Extract:

※

So far, we know that at least 115 offshore fracking wells are currently in operation in the Gulf, but the settlement will force the government to disclose the number of operations, the companies that have obtained leases, and the extent of chemical dumping from fracking activities.

The industry is currently allowed to dump fracking wastewater that is laced with fracking chemicals directly into the fragile Gulf ecosystem, and the lawsuit will unfortunately not be changing that practice. But what will change is that the public will learn who is dumping and where they are dumping, which could easily open companies up to liability lawsuits if they cause harm to the environment or to Gulf Coast residents. In short, the lawsuit brings us some much-needed liability and accountability.

※

Dataset records:

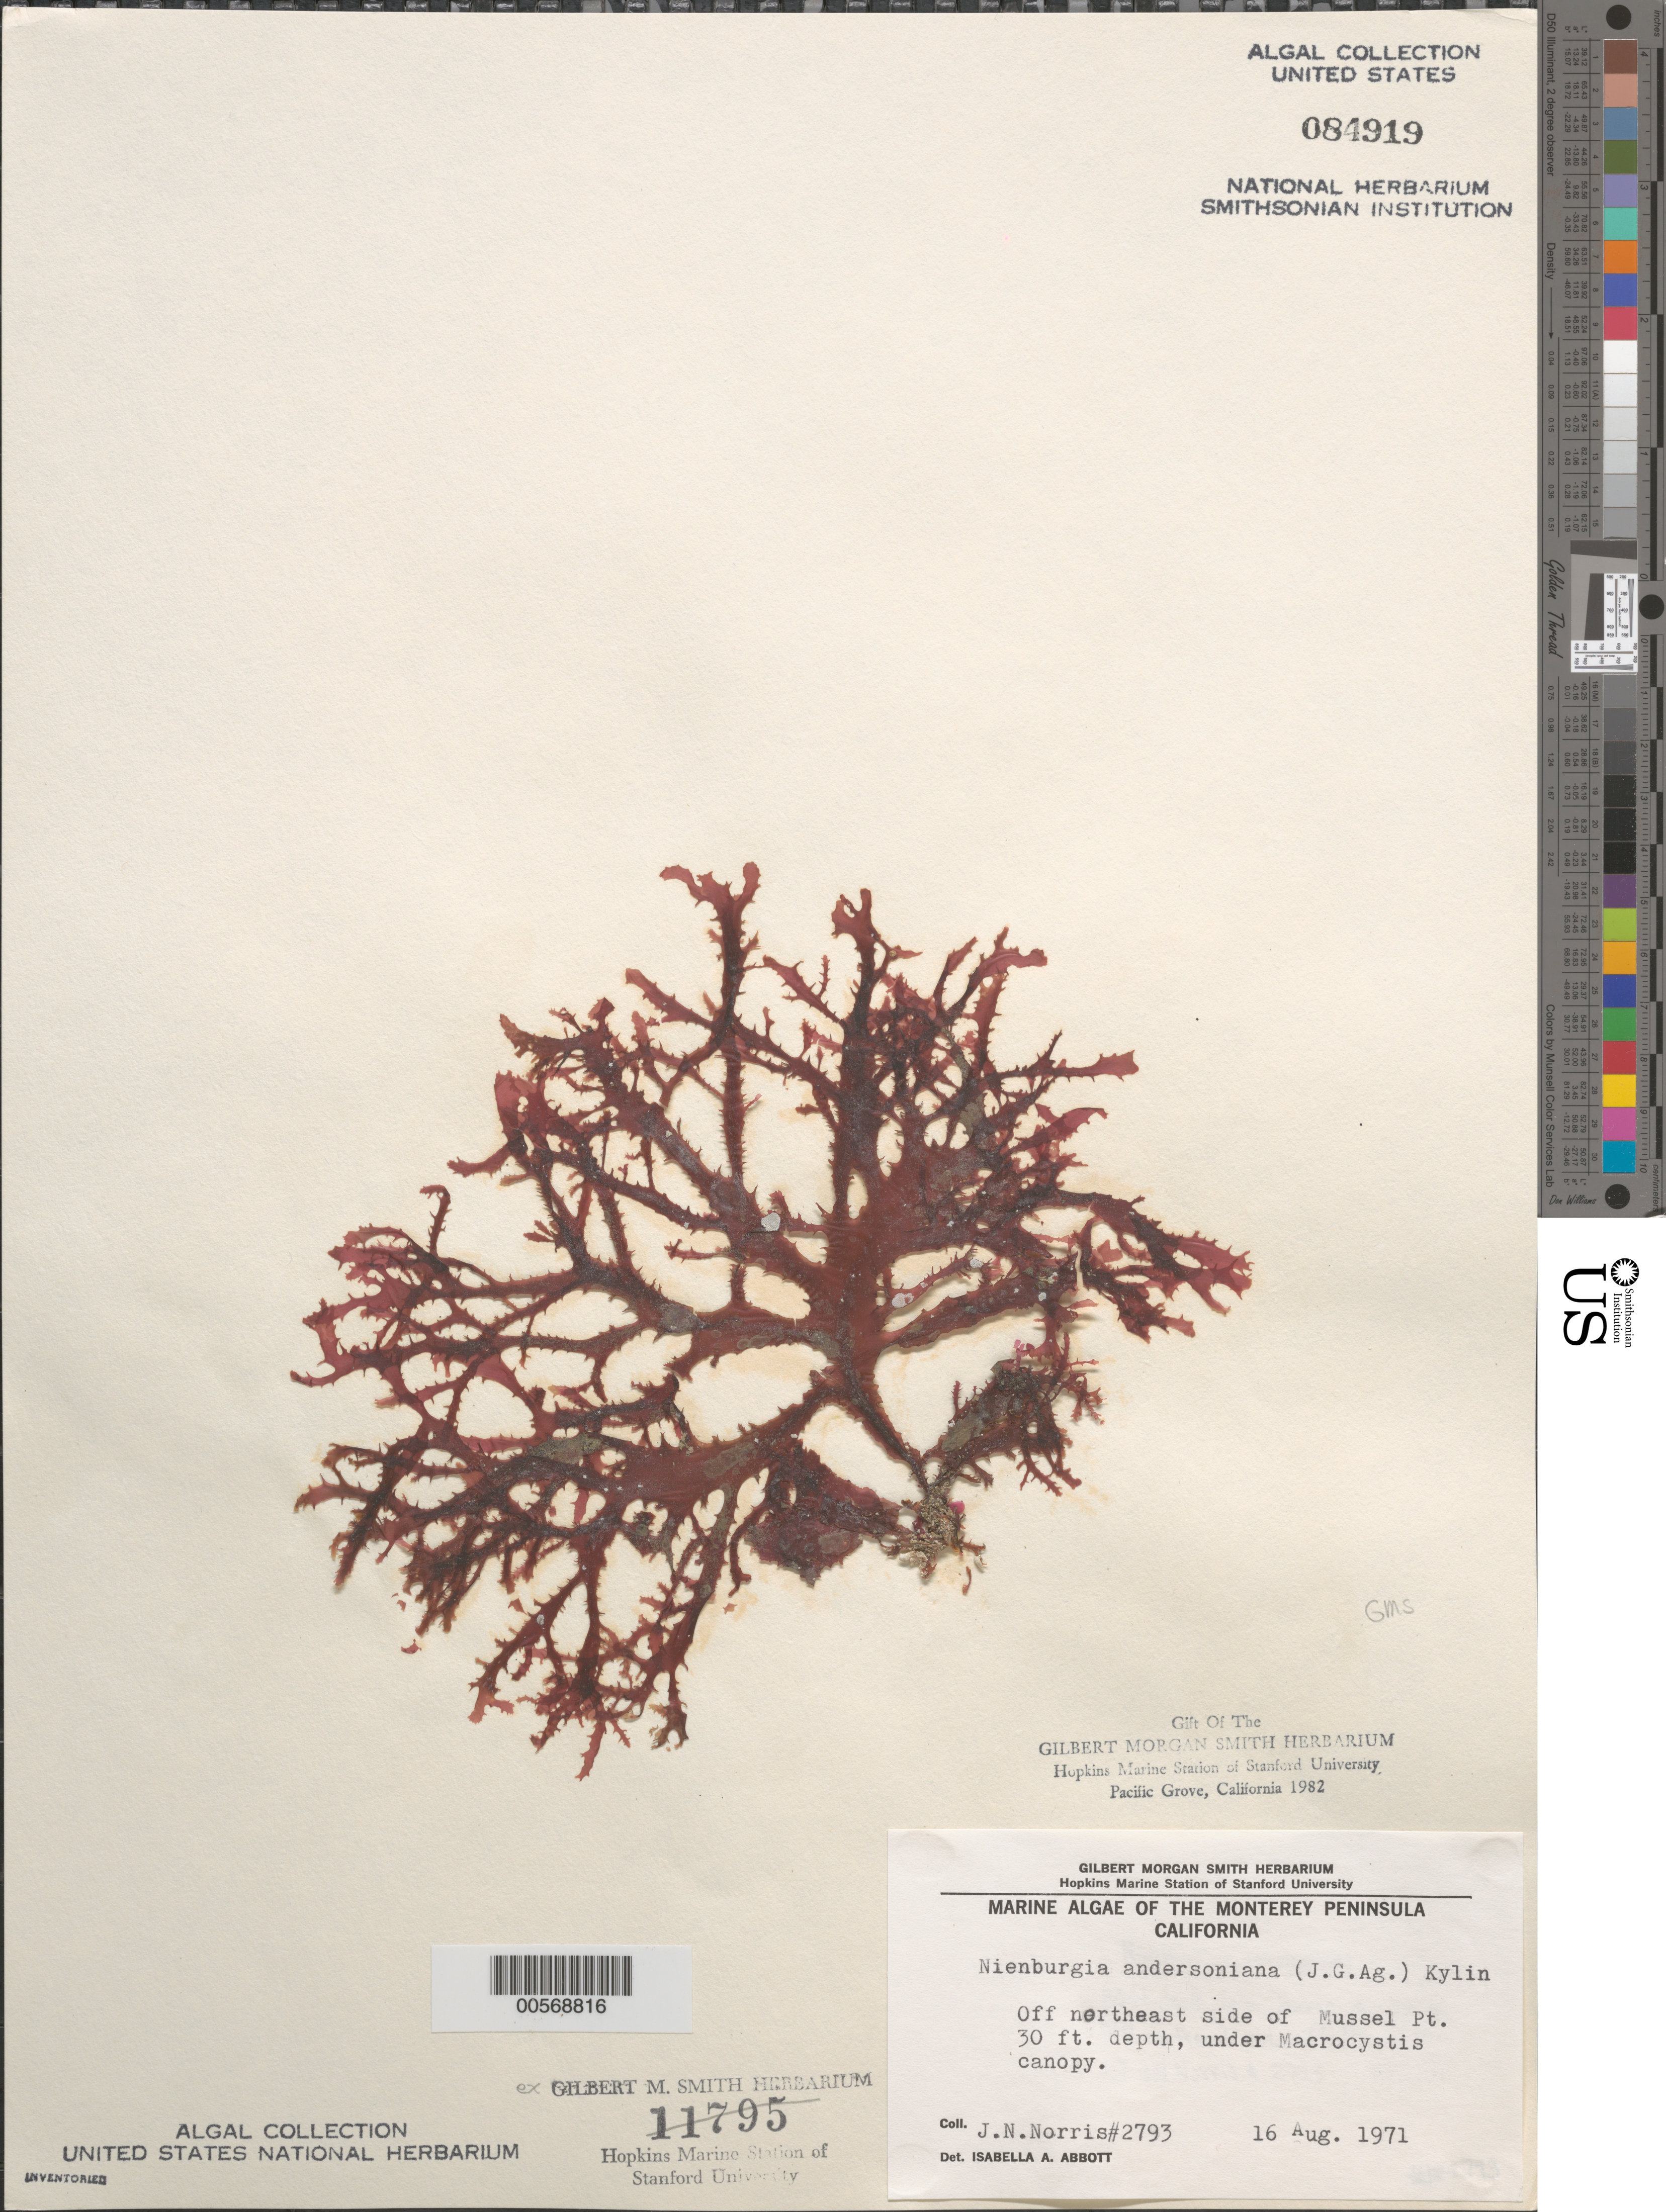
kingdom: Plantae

※

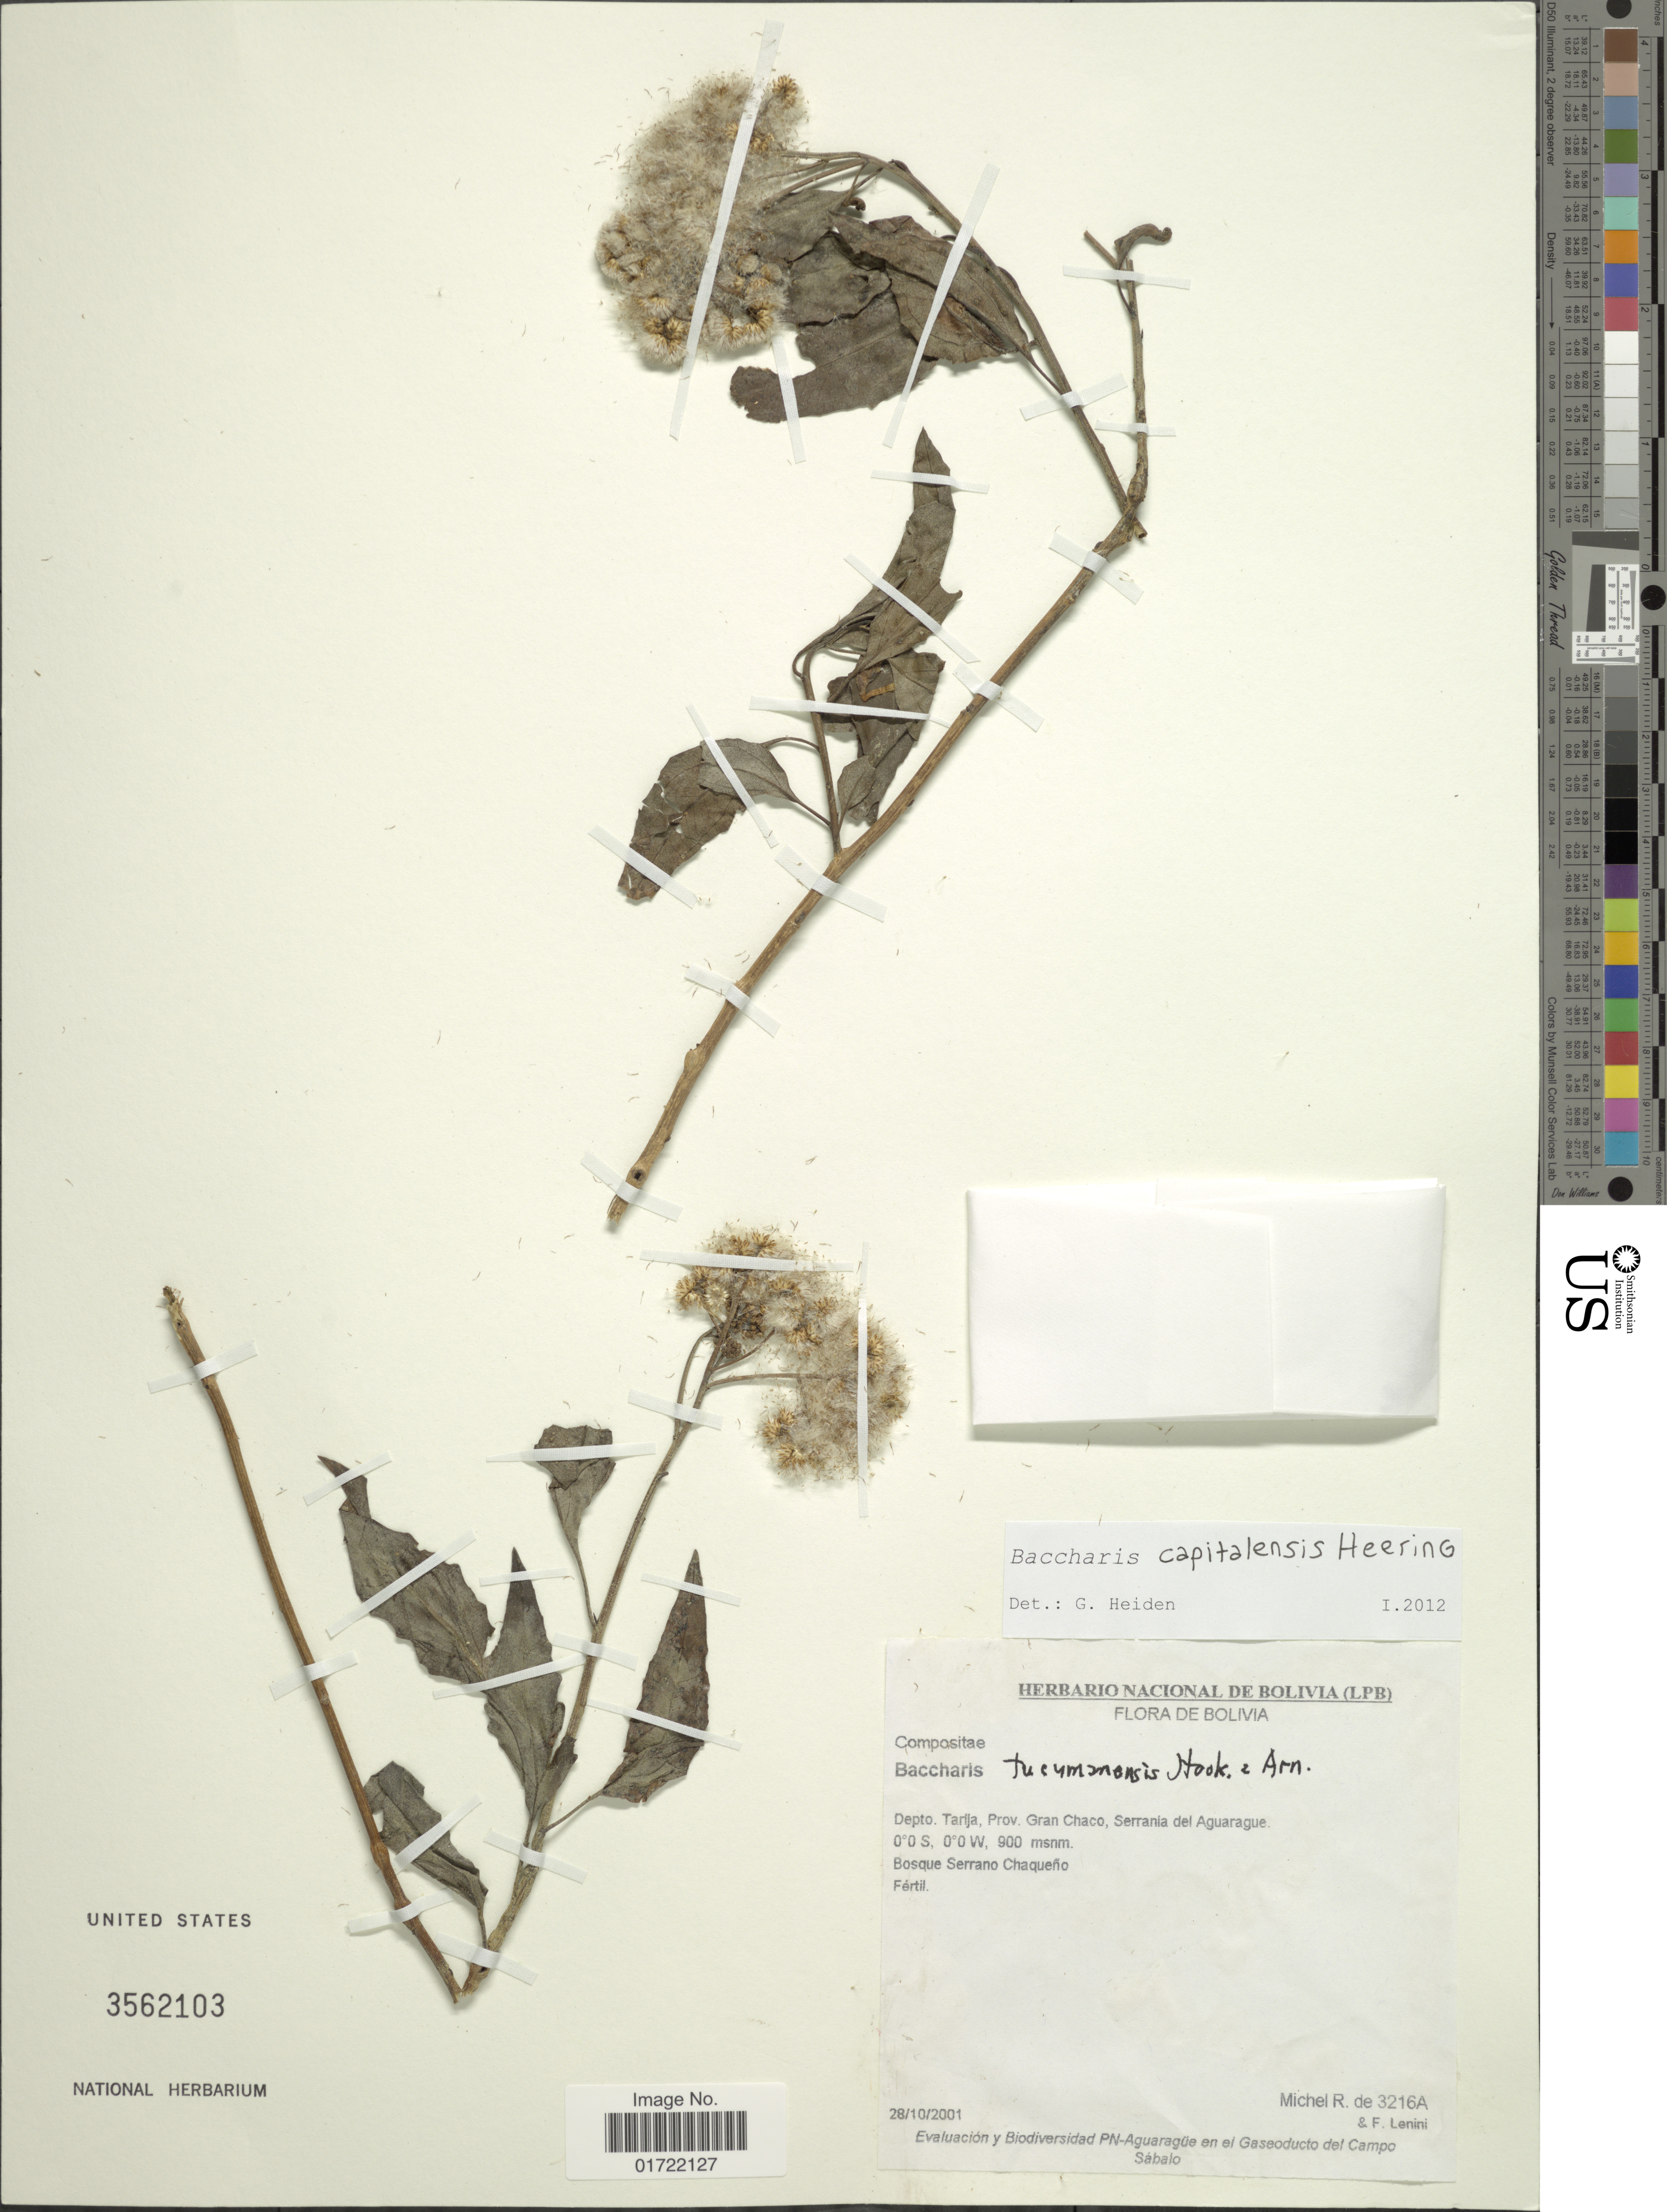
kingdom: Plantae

※

Requests:
1. From the fracking passage, list every item the settlement will make the government disclose.
2. Write out the fracking passage again, starting at "So far, we know" and ending at "much-needed liability and accountability.", but swap "fragile" for "delicate".
3. Add the next part of the fracking passage, going on after its last sentence.

Answers to the tasks:
1.
- the number of operations
- the companies that have obtained leases
- the extent of chemical dumping from fracking activities

2.
So far, we know that at least 115 offshore fracking wells are currently in operation in the Gulf, but the settlement will force the government to disclose the number of operations, the companies that have obtained leases, and the extent of chemical dumping from fracking activities.

The industry is currently allowed to dump fracking wastewater that is laced with fracking chemicals directly into the delicate Gulf ecosystem, and the lawsuit will unfortunately not be changing that practice. But what will change is that the public will learn who is dumping and where they are dumping, which could easily open companies up to liability lawsuits if they cause harm to the environment or to Gulf Coast residents. In short, the lawsuit brings us some much-needed liability and accountability.

3.
Again, the Gulf of Mexico’s ecosystem is still a shambles as a result of BP’s 2010 oil spill, and the increase in fracking operations in the Gulf, and the subsequent dumping of chemicals into the waters, is only going to make things worse. And fracking operations are only expected to increase, as Mike Ludwig from Truthout points out:

Industry officials have also said they plan to increase the use of fracking techniques to exploit wells in deep Gulf waters, and with more than 4,000 platforms in the region, the Center claims that the scope offshore fracking could be “staggering.”

Without meaningful change, the Gulf of Mexico is set to become a wasteland due to the actions of the dirty energy industry. Policy changes from the highest level are the only way to help restore the Gulf, but as long as campaign money continues to flow, it is becoming increasingly unlikely that we’ll see a ban on offshore fracking in the near future.